• **Required work**
Output the line containing "right knee: (438, 528)", then every remaining line of the entries below, exactly as written and with no other text.

[Dataset entries]

__________

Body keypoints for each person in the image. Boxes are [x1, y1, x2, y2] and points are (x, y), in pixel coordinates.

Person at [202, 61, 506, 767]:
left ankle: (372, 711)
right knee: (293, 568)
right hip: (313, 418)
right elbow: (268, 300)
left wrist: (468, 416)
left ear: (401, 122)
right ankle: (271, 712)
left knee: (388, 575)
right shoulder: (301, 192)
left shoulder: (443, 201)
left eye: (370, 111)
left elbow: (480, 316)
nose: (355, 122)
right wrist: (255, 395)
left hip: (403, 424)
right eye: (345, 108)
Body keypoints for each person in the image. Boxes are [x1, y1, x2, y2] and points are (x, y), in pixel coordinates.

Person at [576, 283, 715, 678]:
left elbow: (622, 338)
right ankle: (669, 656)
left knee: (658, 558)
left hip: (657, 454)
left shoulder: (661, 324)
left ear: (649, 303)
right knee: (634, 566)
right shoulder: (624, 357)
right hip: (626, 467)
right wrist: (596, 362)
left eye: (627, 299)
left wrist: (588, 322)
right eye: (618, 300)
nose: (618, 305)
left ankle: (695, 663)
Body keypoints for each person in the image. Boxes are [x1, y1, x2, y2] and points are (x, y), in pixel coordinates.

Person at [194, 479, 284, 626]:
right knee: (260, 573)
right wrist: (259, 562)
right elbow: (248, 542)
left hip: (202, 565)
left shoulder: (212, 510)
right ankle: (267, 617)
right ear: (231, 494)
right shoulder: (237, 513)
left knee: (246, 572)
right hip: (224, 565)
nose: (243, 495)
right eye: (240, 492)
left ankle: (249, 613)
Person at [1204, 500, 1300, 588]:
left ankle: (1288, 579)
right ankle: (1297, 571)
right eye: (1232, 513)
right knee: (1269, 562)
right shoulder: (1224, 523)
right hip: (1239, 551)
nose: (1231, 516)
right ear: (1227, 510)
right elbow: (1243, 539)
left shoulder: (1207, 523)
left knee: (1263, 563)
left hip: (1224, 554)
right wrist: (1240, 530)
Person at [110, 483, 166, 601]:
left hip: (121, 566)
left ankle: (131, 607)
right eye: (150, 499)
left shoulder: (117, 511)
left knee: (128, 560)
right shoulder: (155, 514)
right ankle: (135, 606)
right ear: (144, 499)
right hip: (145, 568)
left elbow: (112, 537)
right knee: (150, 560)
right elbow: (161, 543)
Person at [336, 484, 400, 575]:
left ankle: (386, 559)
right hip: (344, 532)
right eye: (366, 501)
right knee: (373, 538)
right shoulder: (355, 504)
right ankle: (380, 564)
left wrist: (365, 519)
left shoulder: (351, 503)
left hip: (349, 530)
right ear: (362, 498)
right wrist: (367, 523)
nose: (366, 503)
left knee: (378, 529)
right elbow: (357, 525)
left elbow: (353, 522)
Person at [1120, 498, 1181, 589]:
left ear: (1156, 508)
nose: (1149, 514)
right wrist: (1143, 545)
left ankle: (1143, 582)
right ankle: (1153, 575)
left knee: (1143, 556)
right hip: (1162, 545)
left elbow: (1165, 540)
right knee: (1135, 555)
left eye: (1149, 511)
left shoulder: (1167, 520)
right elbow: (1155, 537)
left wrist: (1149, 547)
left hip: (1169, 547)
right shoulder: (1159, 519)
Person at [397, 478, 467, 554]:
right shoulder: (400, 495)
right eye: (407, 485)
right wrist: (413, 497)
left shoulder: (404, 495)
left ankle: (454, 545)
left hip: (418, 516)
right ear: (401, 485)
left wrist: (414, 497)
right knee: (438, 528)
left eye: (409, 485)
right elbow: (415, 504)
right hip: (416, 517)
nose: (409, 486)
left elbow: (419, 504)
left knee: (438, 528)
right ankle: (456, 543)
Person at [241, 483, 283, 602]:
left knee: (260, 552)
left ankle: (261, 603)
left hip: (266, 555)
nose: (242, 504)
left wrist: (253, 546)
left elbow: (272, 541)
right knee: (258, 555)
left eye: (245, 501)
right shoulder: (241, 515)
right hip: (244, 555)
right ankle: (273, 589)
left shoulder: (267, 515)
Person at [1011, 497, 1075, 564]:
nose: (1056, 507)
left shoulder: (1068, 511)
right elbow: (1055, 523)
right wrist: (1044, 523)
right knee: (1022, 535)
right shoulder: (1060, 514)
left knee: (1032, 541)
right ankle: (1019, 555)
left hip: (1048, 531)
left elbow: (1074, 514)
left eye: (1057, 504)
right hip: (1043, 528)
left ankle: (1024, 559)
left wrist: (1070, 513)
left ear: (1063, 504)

__________

• **Task output**
right knee: (438, 528)
left eye: (409, 485)
right elbow: (415, 504)
right hip: (416, 517)
nose: (409, 486)
left elbow: (419, 504)
left knee: (438, 528)
right ankle: (456, 543)
Person at [241, 483, 283, 602]:
left knee: (260, 552)
left ankle: (261, 603)
left hip: (266, 555)
nose: (242, 504)
left wrist: (253, 546)
left elbow: (272, 541)
right knee: (258, 555)
left eye: (245, 501)
right shoulder: (241, 515)
right hip: (244, 555)
right ankle: (273, 589)
left shoulder: (267, 515)
Person at [1011, 497, 1075, 564]:
nose: (1056, 507)
left shoulder: (1068, 511)
right elbow: (1055, 523)
right wrist: (1044, 523)
right knee: (1022, 535)
right shoulder: (1060, 514)
left knee: (1032, 541)
right ankle: (1019, 555)
left hip: (1048, 531)
left elbow: (1074, 514)
left eye: (1057, 504)
right hip: (1043, 528)
left ankle: (1024, 559)
left wrist: (1070, 513)
left ear: (1063, 504)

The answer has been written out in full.